Hassloch Handball: Drittligist TSG Haßloch beim TVG Großsachsen

Jan Triebskorn (am Ball) ist seit kurzer Zeit Referendar in Karlsruhe.
Jan Triebskorn (am Ball) ist seit kurzer Zeit Referendar in Karlsruhe.

Der vorzeitige Klassenverbleib ist verpasst. Trotzdem möchte Handball-Drittligist TSG Haßloch seinen jüngsten Aufwärtstrend fortsetzen. Die nächste Gelegenheit haben die Schützlinge des erkrankten Cheftrainers Andreas Reckenthäler am Samstagabend, wenn sie beim TVG Großsachsen (20 Uhr, Sachsenhalle) antreten.

Keine einfache Aufgabe für die Jungs um Kapitän Kevin Seelos, nachdem sie im Hinspiel mit 24:27 (13:13) die Grenzen aufgezeigt bekommen hatten. Einer, der fünf Jahre das Trikot der Bergsträßler getragen hat, freut sich besonders auf die Partie. Sein Name: Jan Triebskorn (31). Der Referendar für das Lehramt an Realschulen, der derzeit an der Gutenbergschule, einer Grund- und Werkrealschule in der Weststadt von Karlsruhe, tätig ist, ist heiß auf die Rückkehr an seine frühere Wirkungsstätte. „Auch wenn ich mit einigen aus der Mannschaft noch Kontakt habe, freue mich auf viele aus dem Umfeld, die ich schon länger nicht mehr gesehen habe“, erzählt Triebskorn. Für ihn ist Handball mehr, als nur auf der „Platte zu stehen“.

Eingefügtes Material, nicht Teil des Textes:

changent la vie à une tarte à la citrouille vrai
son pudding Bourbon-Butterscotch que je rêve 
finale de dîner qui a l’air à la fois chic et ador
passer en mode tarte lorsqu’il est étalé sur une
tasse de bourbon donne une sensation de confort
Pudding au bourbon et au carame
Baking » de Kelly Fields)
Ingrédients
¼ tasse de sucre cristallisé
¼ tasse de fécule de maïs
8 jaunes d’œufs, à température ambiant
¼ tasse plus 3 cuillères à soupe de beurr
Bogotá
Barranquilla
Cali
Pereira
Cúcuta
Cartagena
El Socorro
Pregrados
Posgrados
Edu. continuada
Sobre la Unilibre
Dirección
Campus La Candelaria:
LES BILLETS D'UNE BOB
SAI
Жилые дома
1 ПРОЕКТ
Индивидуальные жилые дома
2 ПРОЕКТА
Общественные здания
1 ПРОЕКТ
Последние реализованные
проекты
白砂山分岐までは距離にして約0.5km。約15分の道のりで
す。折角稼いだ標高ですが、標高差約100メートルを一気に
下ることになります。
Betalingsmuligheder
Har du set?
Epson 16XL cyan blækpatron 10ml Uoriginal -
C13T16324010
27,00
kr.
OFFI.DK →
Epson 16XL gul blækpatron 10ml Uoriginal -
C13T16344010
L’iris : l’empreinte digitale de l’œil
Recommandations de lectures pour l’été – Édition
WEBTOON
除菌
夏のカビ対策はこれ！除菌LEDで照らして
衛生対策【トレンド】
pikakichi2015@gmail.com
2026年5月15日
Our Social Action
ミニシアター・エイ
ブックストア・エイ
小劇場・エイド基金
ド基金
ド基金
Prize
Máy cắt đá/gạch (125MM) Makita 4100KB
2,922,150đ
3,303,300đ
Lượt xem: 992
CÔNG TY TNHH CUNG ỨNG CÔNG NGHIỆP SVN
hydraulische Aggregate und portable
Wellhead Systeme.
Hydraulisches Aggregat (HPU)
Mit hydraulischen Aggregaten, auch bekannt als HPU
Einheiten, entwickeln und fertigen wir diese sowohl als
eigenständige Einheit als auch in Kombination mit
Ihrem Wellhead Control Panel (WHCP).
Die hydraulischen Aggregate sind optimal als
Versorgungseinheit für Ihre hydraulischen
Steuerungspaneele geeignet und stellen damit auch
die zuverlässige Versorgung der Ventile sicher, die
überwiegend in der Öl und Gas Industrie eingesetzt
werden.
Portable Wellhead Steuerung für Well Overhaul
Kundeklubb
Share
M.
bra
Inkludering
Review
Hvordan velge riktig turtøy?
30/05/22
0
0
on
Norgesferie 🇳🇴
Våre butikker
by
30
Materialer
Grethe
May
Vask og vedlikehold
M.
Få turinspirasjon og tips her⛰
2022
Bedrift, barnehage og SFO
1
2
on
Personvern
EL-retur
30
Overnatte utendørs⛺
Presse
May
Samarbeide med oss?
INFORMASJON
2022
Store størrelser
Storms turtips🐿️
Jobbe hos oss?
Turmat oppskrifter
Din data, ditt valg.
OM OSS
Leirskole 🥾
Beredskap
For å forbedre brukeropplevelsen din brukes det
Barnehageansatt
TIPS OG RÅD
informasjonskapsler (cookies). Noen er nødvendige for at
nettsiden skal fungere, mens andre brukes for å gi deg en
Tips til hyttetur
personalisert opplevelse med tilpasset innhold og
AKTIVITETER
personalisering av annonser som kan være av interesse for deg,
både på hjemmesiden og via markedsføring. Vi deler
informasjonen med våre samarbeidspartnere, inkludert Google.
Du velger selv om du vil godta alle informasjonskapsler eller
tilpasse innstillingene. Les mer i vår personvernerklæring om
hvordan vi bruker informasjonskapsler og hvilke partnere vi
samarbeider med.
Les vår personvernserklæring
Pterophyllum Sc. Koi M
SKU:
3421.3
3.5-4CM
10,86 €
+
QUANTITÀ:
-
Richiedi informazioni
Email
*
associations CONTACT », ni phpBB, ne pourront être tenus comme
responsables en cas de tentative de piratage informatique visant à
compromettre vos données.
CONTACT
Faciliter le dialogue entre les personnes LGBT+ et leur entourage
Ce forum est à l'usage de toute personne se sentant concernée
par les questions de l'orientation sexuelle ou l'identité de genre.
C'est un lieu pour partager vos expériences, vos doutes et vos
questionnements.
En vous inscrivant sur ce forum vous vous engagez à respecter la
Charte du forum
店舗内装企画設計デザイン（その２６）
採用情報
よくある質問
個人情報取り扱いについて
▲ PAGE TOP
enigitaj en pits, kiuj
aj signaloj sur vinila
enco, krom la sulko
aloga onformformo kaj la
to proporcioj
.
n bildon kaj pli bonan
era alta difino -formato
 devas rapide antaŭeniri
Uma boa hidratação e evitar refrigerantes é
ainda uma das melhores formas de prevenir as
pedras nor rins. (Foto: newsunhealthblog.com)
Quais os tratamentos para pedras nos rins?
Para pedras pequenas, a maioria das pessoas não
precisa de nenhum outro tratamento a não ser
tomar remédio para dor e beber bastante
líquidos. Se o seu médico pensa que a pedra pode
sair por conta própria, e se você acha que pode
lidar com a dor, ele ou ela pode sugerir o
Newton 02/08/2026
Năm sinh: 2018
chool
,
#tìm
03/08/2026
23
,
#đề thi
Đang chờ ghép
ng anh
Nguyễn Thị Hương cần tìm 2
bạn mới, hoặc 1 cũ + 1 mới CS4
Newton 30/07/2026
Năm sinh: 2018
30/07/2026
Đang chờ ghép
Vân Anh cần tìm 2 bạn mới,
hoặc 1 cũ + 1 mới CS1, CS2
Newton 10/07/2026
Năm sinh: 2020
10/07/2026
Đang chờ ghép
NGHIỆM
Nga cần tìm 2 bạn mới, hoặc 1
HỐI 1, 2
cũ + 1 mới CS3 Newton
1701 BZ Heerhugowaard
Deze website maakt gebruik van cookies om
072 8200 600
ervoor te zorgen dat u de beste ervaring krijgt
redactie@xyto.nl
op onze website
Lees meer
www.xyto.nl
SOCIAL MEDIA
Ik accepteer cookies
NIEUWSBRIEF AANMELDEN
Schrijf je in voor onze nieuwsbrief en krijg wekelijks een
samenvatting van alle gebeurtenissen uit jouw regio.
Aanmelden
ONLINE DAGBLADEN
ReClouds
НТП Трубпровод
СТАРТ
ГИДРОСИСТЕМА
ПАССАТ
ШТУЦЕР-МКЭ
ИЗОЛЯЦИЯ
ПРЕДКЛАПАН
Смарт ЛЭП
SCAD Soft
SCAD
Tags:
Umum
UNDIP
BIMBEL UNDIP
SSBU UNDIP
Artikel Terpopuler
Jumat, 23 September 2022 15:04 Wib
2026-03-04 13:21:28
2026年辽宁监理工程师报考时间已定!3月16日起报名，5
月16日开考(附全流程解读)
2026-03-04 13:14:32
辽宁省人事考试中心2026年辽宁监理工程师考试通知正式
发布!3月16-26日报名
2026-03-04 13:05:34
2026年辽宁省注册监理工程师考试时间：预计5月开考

Hinter seinem Einsatz stand lange ein Fragezeichen, denn ein Muskelfaserriss hatte ihn etwas aus der Bahn geworfen. „Es ist wieder alles gut, ich will und möchte spielen“, sagt Triebskorn, der erst vor wenigen Wochen ins Berufsleben eingestiegen ist.

Derby am Dienstag

Die nächsten zwei Punkte sollen für Haßloch eingefahren und der siebte Platz in der Staffel F vor dem letzten Heimspiel, dem Derby gegen die mHSG Friesenheim-Hochdorf (Dienstag, 20.30 Uhr, TSG-Sportzentrum) gefestigt werden. Triebskorn weiß, was sein Team im Stadtteil der Gemeinde Hirschberg vor den Toren von Weinheim erwartet. Er lässt sich auch von der Nachricht, dass der Gegner auf einige Leistungsträger verzichten muss, nicht beeinflussen. „Wir schauen ohnehin nur auf uns“, betont der 31-Jährige. In seinem Team werden wohl Lars Hannes und Daniel Schlingmann fehlen. Theo Surblys ist ins Mannschaftstraining zurückgekehrt und wird im Kader sein.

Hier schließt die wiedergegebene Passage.